Maybe. Maybe this one ought to be titled MAYBE.
DEATH OF CHANGE
Fear of the changes that may or not occur is fear of change. Death is the biggest change of all. It may also be the one universally most frightening change that any of us will undergo. It will be, rest assured, the one thing none of us can stop.
I wonder if it is this fear of change that attracts the religious extremists to either so fear the death or to welcome it (Palestinian Homicidal Bombers).
IF I COULD THINK MYSELF THIN
If I could think myself thin then, I would be Goldie Hawn. If I really could think myself thin then in my 20’s I would have been Cher.
If I could think myself thin then, I could think the pins out of my hips. If I could think myself thin I could unthink all the pain I have thought. If I could think myself into the perfect life then, why am I not now living that life?
RadioLab with Robert Krulwich and Jad Aboumrod episode beginning with “Would you kill your baby?” I don’t even want to answer.
Today that is not my musing. Today RadioLab helped me better understand why I am fat. It really is as simple as the difference between have a 2-digit number in my memory vs. a 7-digit number.
They interviewed a scientist who did a study giving individuals 2-digit numbers to remember. He then, sent them down a hall. While on their way to the next room a woman stops and offers them a fruit bowl or a slice of chocolate cake. This was repeated with people who were given a 7-digit number to remember.
The result was that those who had only a 2-digit number to remember made the ‘healthier’ choice than those who had to remember the 7-digit number. It shows that our brains when overloaded can not make good food choices. No wait. When our brains have too much to keep track of, too many events for the day, our ability to make better choices for ourselves markedly reduces.
That is why I am fat. I have been walking around my whole life trying to remember that 7-digit number.
This actually coincides with the NOVA program “Killer Stress”. The more stressed one is the more omentum fat is stored. It is a natural stress reaction for baboons and it is a natural stress reaction for humans.
This program also profiled scientific studies that conclude stressed people are less happier. I think it was said that the stressed person actually sees the blue of the sky as less blue than the happier/low stress individual and the green of the trees less green. Again, there is a weight correlation.
It makes sense to me that this is yet one more reason I am fat. With all the stress David actively added to my life I would make food choices that were not healthier.

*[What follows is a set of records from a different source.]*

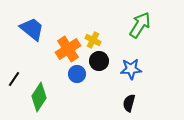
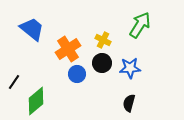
yellow cross: moved 10 px right
black circle: moved 3 px right, 2 px down
blue star: moved 1 px left, 1 px up
black line: moved 3 px down
green diamond: moved 3 px left, 4 px down; rotated 16 degrees clockwise
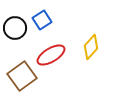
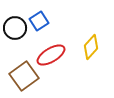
blue square: moved 3 px left, 1 px down
brown square: moved 2 px right
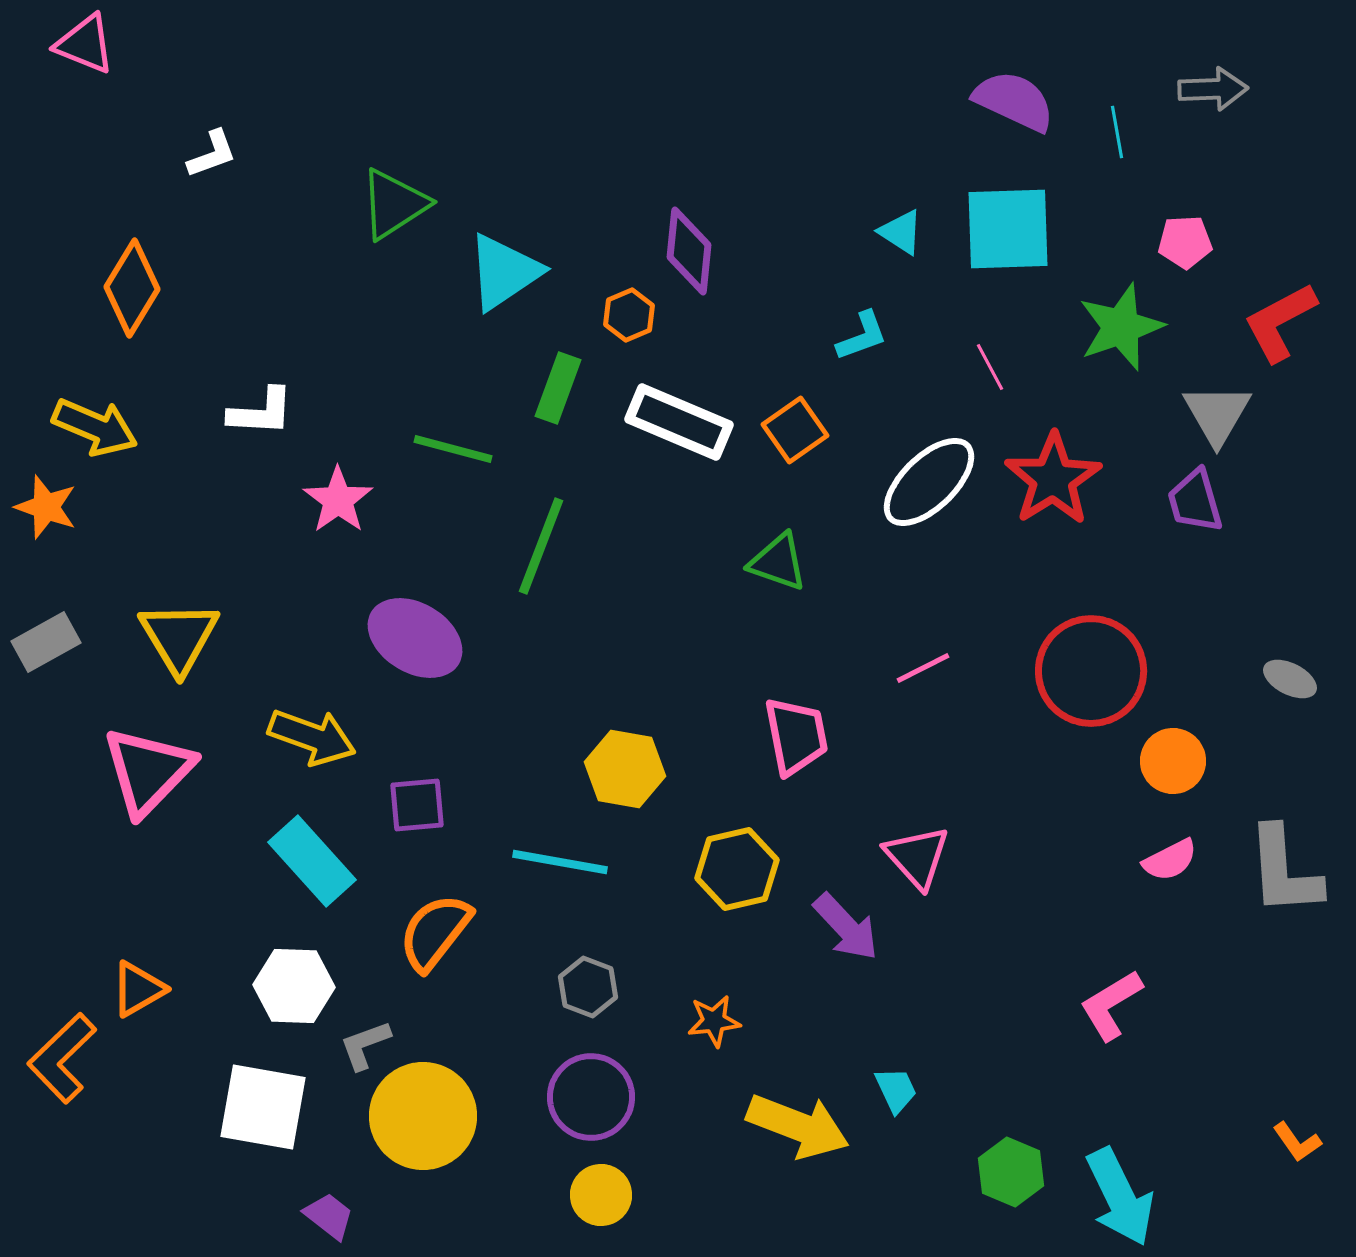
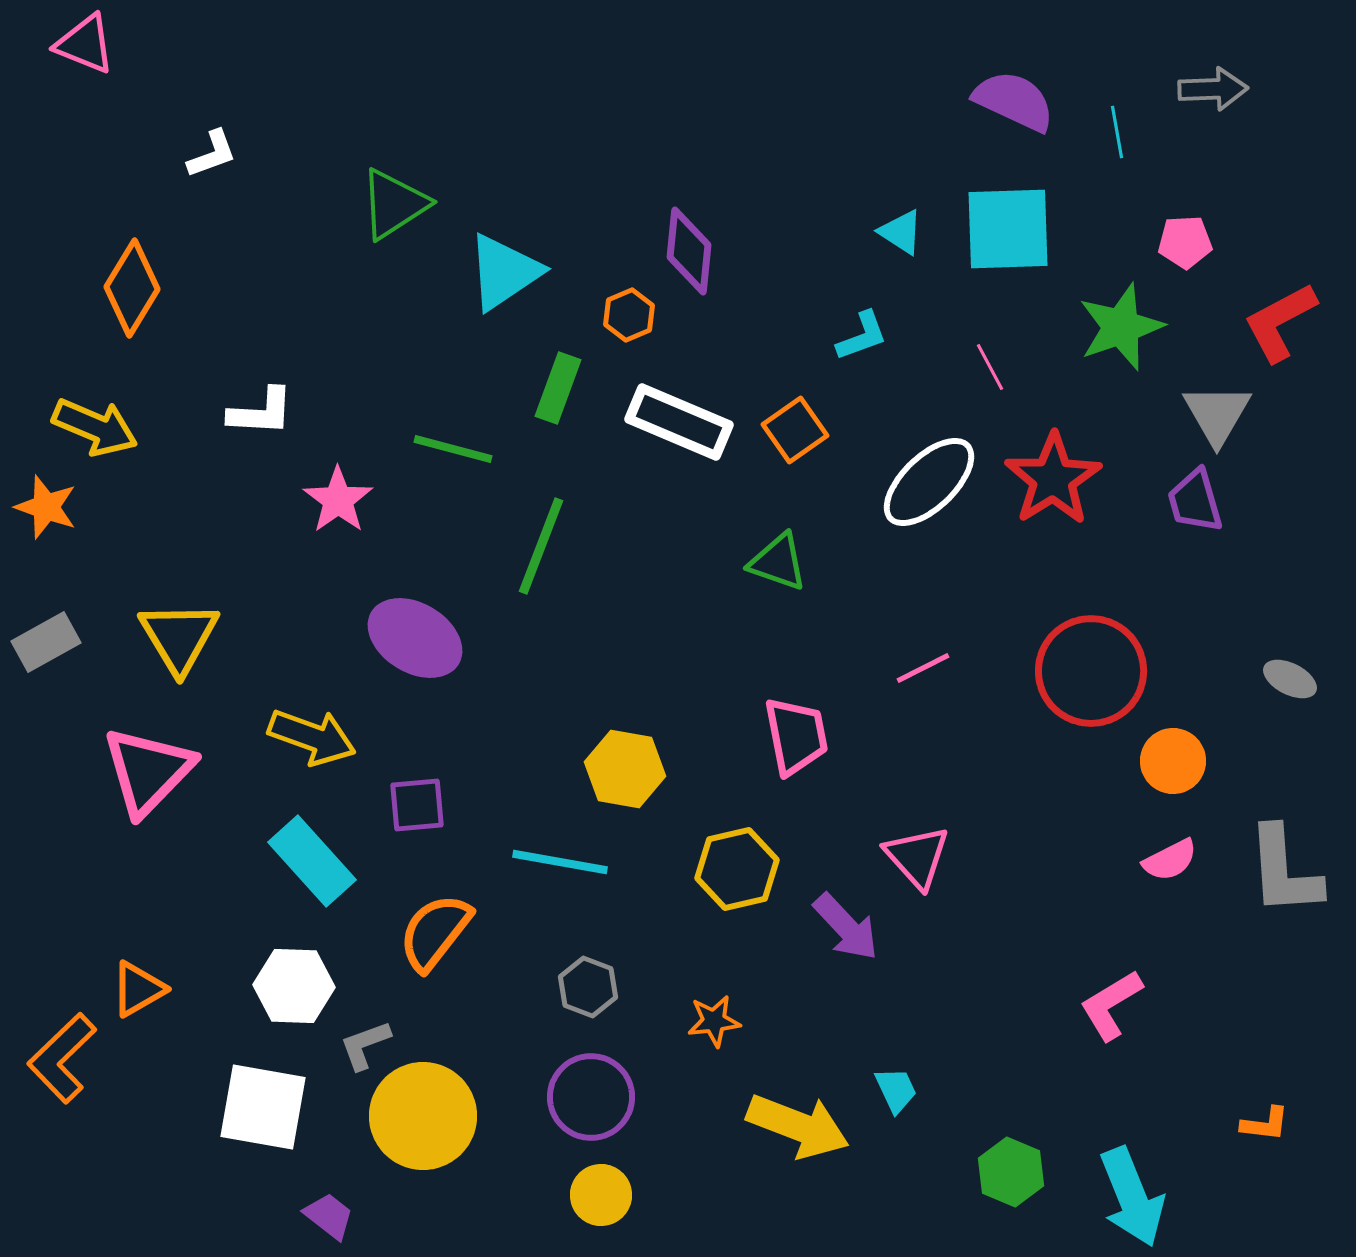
orange L-shape at (1297, 1142): moved 32 px left, 18 px up; rotated 48 degrees counterclockwise
cyan arrow at (1120, 1197): moved 12 px right; rotated 4 degrees clockwise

Comfort food strikes again.
I AM THE NOTES IN THE MARGINS
I often see people writing notes to themselves in their Tanakhs. One woman dates them. I cannot figure out how their book still has lots of undisturbed text.
I choose not to take notes. Whether in spite of or despite myself. I am certain if I get started that my notes in the margin will overtake the text. I often feel that my life is someone else’s book and I am really just writing in the margins.
SELF BALANCING WINDOW A/C UNIT STABALIZER
My idea is to create a flat surface that the window a/c unit can attach too that sits over a multitude of various sized window sills.
In my head it looks a lot like a slide and locking window box. But, with that flat top. It should be able to be locked at the various standard window widths, with a few non standard options. Possibly shims may be needed. It would be no wider and likely less wide than the a/c unit itself.